How should a database join 50 million orders to 10 million users — and why is there more than one algorithm for it?
There are three join algorithms because the cheapest way to combine two tables depends on their sizes, available indexes, and whether the inputs are already sorted — the planner picks by cost, the same pages-and-random-I/O reasoning as a single-table scan.
Take orders (50M) JOIN users (10M) ON orders.user_id = users.id.
Nested loop: fine when the outer side is tiny
The brute-force nested loop join is: for each of the 50M orders, find its user. If that lookup is a full scan of 10M users, the total is 50M × 10M = 5×10¹⁴ comparisons — catastrophic.
Put a B-tree index on users.id and each lookup drops to ~4 page reads: the indexed nested loop join. Total ≈ 50M × 4 = 200M reads — dramatically better, but still 200M scattered index descents. So it’s the right choice only when the outer side is small or heavily filtered (1,000 orders → 4,000 reads, trivial), not when it’s all 50M rows.
Hash join: the default for two large tables
Read each table once. In the build phase, load the smaller table into an in-memory hash table keyed on the join column. In the probe phase, stream the larger table through, doing an O(1) lookup per row. Two sequential scans, no repeated index descents.
users (10M), not orders (50M) — same result, 5× less memory. If even the smaller side exceeds RAM, the hash spills to disk (grace/hybrid hash join) and you pay I/O again.Merge join: when both inputs are already sorted
If both tables are already sorted on the join key — e.g. read through a B-tree on that key — walk them together in a single simultaneous pass, advancing whichever cursor is behind. Almost no memory. It’s the exact “merge two sorted runs” move from LSM compaction. It wins when both tables are large, both sorted, and too big to hash comfortably.
| Algorithm | How it works | Cost driver | Best when |
|---|---|---|---|
| Indexed nested loop | Probe inner index once per outer row | ~4 reads × outer rows | Outer side small or filtered |
| Hash join | Build hash on smaller, probe with larger | Build side must fit in RAM | Two big tables, enough RAM |
| Merge join | Walk two sorted inputs in one pass | Inputs must be sorted on the key | Both big, both already sorted |
Recall checkpoint
1. Why build the hash on the smaller table? The hash table lives in RAM; the smaller input uses less memory and is likelier to fit without spilling to disk.

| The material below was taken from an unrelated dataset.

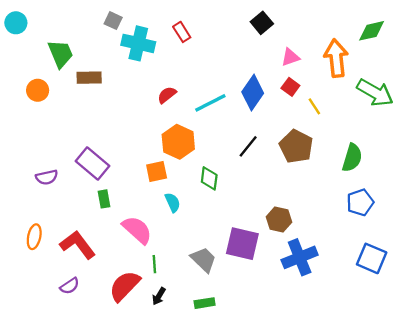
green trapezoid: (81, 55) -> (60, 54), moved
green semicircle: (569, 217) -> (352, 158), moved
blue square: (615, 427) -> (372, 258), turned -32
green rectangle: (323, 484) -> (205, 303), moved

2. What must be true for a merge join to be cheap? Both inputs must already be sorted on the join key, so they can be walked together in one pass.
TL;DR
- Indexed nested loop — ~4 reads per outer row; great for a small/filtered outer side, terrible at scale (50M × 4 = 200M scattered reads).
- Hash join — read each table once; build a hash on the smaller input, probe with the larger; spills to disk if the build side exceeds RAM.
- Merge join — one simultaneous pass over two inputs already sorted on the key; almost no memory.
- The planner picks by cost from table sizes, indexes, and sort order — there is no universally best join.